After Tata’s death, Nana comes to live with her family in California. Anxious to help her find her smile, her grandchildren hope a flock of chicks will provide comforting distraction. Based on memories from the author’s life, the story follows the family’s adventure in learning to raise the chicks while delicately touching on how Nana moves through her grief.
Pérez has written two other books, My Very Own Room, winner of the Tomás Rivera Children’s Book Award, and My Diary From Here to There, which won the Pura Belpré Honor Award. Gonzalez collaborated on both of these, and has illustrated numerous other books, including Fiesta Feminina, which was a Booklist Editor’s Choice.

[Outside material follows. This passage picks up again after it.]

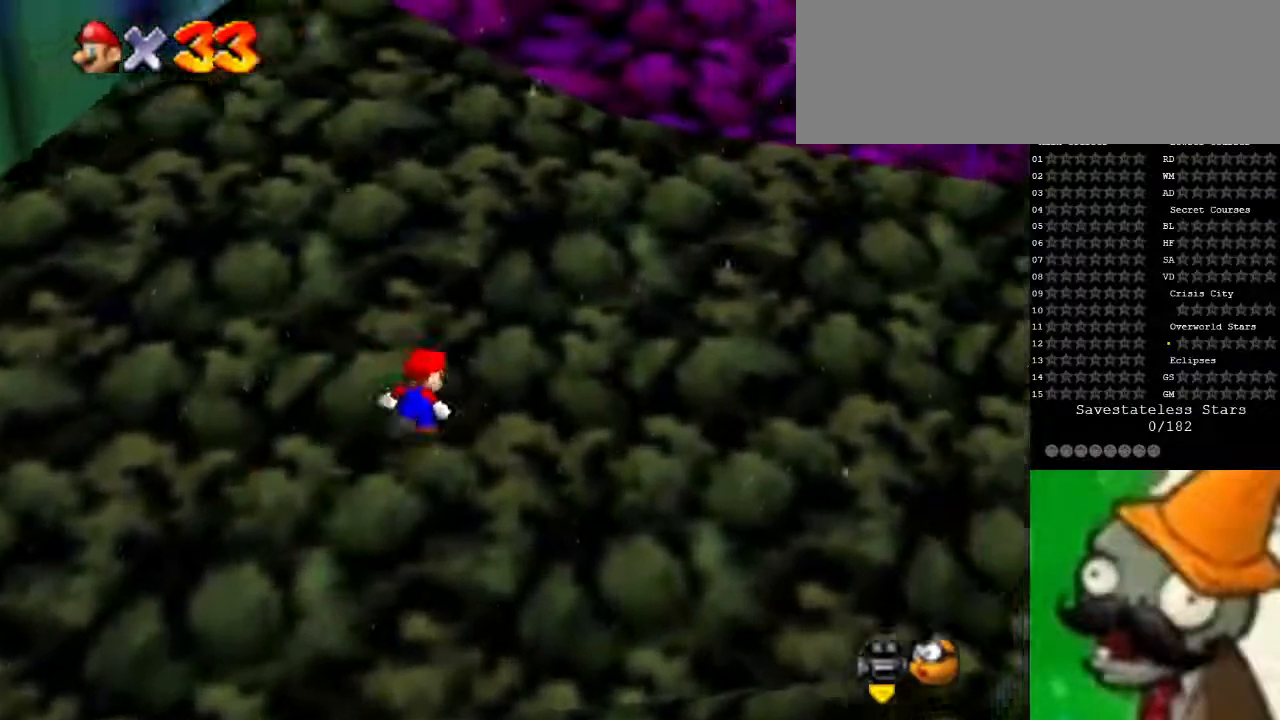
{"keys": ["g", "right", "space", "up"], "events": [[67, "g", "down"], [167, "g", "up"], [267, "g", "down"], [333, "g", "up"], [467, "g", "down"]]}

At first Nana hesitates to take on the project, but then, “In a sometimes-sad, sometimes-happy voice, she told us about raising chickens as a little girl and gathering fresh eggs every morning, and about her spicy, chocolatey chicken mole—Tata’s favorite.”
The children don’t seem to truly comprehend the depth of Nana’s grief, but their caring is obvious. In one scene, they hear her crying and try to help. “Raul held a fluffy chick up to Nana’s cheek. Victor stood on his head and fell over. I brushed Nana’s long silver hair.”
The illustrations are fantastically engaging. In addition to the bright colors, and nuanced expressions, using collage introduces a vast range of textures, such as terry cloth, wicker and crochet. This also turns the book into a treasure hunt for found objects.
While the end seems a bit abrupt, in general this book is warm and well-balanced. The transition between languages is uncommonly smooth, and both languages hold equal value. Nana’s Big Surprise would be helpful to a child trying to understand grief, but is also a wonderful book about the love and support of a family.